**TASK INSTRUCTIONS**. Reproduce the ESP-VISION introduction starting with "Key Features" and going on through "modules and constraints.", swapping "VSCode" for "Visual Studio Code".

**DOCUMENT EXTRACT**.
————————

Introduction

What Is ESP-VISION

ESP-VISION is a Low-Code Edge AI & Computer Vision Framework for Espressif SoCs. It deeply integrates essential capabilities including camera capture, image processing, video encoding and decoding, network transmission, model deployment, and AI inference, while providing unified and standardized Python APIs that enable developers to rapidly build edge applications combining visual capture, intelligent recognition, display, and media streaming.

Quick Experience

Visit the ESP-VISION website for quick access to Web IDE, MCP setup resources, examples, and related project resources.

Key Features

Unified camera, image, display, video encoding, preview, and streaming APIs across supported chips and boards.
Image processing capabilities covering drawing, filtering, color tracking, feature detection, QR codes, barcodes, and AprilTags.
ESP-DL-powered object detection, pose estimation, and image classification, plus TensorFlow Lite Micro support for .tflite model execution.
Efficient C/C++ foundation components work closely with on-chip multimedia peripherals and hardware acceleration modules to deliver high-performance, real-time application execution.
Development through a VSCode-based host tool or Web IDE, with firmware builds managed through idf.py.

Supported Boards

ESP-VISION supports boards based on ESP32-P4, ESP32-S3, and ESP32-S31. See Chip and Board Support for the full board list and the chip-specific modules and constraints.

See Get Started to build and flash the firmware, and Solution Architecture for how the pieces fit together.

————————

**AVAILABLE DATA**.
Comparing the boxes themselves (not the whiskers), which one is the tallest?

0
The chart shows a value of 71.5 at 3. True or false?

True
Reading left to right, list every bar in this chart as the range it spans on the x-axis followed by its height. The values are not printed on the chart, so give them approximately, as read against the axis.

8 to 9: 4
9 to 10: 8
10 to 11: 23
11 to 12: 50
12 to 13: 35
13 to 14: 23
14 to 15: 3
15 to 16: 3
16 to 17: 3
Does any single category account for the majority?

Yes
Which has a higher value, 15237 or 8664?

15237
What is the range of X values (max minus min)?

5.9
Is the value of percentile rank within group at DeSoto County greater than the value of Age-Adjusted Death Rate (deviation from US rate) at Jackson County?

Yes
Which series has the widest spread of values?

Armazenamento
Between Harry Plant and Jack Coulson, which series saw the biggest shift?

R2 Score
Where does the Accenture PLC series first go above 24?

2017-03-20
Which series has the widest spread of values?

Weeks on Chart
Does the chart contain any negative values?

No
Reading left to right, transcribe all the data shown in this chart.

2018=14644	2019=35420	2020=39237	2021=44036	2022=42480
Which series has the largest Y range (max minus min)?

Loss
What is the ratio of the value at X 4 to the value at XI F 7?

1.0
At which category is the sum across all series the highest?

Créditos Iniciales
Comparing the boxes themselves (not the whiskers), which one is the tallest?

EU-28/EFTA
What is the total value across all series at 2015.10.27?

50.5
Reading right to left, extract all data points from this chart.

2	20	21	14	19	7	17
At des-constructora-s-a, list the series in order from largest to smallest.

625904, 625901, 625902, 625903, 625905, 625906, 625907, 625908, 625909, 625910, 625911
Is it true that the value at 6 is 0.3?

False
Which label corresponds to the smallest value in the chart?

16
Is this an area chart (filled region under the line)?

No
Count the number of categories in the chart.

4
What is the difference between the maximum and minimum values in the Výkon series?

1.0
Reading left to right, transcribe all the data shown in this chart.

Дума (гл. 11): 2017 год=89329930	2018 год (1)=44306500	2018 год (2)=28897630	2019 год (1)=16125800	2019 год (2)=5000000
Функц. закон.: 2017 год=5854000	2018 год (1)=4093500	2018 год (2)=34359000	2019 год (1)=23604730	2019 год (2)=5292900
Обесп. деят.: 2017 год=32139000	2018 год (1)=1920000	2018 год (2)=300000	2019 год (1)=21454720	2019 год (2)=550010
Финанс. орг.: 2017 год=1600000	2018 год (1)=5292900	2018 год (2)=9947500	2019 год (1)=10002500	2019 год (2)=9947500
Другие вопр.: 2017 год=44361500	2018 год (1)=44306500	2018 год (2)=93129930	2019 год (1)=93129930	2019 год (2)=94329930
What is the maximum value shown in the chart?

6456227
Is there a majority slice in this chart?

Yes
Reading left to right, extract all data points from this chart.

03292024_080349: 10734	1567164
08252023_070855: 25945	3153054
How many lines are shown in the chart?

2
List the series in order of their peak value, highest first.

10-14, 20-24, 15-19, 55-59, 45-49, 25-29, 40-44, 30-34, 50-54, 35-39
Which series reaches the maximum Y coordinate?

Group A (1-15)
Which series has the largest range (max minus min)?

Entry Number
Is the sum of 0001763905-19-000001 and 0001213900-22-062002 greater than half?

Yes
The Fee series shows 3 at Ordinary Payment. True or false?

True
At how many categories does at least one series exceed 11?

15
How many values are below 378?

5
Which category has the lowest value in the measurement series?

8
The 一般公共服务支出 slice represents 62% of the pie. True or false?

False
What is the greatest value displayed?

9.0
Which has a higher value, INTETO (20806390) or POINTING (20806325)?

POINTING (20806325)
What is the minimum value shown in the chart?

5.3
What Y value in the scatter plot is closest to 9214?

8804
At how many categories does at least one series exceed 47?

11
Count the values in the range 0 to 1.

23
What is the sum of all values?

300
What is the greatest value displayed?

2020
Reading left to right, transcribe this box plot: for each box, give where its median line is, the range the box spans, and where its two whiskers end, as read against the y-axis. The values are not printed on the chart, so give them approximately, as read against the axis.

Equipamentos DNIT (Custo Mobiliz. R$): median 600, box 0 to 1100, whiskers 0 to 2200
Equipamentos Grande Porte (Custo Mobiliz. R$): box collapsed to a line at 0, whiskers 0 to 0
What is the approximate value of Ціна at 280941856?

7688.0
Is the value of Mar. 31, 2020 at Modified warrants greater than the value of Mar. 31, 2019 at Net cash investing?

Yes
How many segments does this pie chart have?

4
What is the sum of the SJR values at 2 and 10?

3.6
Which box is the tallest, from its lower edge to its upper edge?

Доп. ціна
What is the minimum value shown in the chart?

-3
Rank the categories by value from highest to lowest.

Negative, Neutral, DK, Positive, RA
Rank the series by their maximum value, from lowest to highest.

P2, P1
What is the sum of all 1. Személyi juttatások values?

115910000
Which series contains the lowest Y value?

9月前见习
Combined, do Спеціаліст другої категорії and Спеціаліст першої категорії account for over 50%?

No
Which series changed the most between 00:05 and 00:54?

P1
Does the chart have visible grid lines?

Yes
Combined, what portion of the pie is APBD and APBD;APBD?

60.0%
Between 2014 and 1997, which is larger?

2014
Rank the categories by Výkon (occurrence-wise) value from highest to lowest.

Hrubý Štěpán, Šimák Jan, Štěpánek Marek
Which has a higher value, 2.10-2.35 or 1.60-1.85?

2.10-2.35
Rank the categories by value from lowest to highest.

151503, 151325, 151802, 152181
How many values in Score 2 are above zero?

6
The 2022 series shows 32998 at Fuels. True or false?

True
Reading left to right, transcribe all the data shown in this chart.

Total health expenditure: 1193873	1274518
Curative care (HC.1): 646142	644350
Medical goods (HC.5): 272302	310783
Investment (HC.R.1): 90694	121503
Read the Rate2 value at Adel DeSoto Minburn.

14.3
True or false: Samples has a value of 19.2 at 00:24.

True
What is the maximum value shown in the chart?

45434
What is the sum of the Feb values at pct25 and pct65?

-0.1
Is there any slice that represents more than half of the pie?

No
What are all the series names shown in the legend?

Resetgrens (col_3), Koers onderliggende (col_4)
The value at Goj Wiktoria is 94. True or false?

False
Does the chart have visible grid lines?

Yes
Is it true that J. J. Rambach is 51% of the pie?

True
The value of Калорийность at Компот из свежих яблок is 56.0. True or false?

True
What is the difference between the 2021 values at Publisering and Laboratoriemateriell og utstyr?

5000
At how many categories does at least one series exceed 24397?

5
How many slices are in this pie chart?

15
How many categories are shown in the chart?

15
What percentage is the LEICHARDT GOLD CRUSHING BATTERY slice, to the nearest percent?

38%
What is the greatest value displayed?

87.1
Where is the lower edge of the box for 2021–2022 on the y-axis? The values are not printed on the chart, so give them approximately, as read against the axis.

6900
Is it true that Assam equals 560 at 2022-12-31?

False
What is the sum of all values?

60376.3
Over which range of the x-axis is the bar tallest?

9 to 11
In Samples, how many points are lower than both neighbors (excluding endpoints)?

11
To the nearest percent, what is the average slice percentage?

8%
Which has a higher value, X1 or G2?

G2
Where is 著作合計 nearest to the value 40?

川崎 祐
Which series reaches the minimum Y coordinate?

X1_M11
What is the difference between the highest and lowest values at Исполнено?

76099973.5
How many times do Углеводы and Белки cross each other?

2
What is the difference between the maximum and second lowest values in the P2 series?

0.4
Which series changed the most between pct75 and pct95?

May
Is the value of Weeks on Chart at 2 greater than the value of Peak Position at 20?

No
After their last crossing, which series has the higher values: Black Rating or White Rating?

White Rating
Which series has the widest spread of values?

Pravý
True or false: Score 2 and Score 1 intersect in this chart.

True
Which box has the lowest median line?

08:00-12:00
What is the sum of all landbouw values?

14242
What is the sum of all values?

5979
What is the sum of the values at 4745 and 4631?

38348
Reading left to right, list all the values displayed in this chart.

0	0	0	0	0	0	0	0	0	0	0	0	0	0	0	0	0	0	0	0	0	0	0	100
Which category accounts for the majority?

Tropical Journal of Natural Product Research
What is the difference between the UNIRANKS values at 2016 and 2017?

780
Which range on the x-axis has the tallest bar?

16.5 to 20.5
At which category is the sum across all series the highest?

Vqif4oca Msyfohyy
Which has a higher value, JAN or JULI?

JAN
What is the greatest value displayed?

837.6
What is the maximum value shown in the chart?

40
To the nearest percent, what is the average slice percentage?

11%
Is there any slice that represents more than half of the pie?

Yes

————————

**WRITTEN ANSWER**.
Key Features

Unified camera, image, display, video encoding, preview, and streaming APIs across supported chips and boards.
Image processing capabilities covering drawing, filtering, color tracking, feature detection, QR codes, barcodes, and AprilTags.
ESP-DL-powered object detection, pose estimation, and image classification, plus TensorFlow Lite Micro support for .tflite model execution.
Efficient C/C++ foundation components work closely with on-chip multimedia peripherals and hardware acceleration modules to deliver high-performance, real-time application execution.
Development through a Visual Studio Code-based host tool or Web IDE, with firmware builds managed through idf.py.

Supported Boards

ESP-VISION supports boards based on ESP32-P4, ESP32-S3, and ESP32-S31. See Chip and Board Support for the full board list and the chip-specific modules and constraints.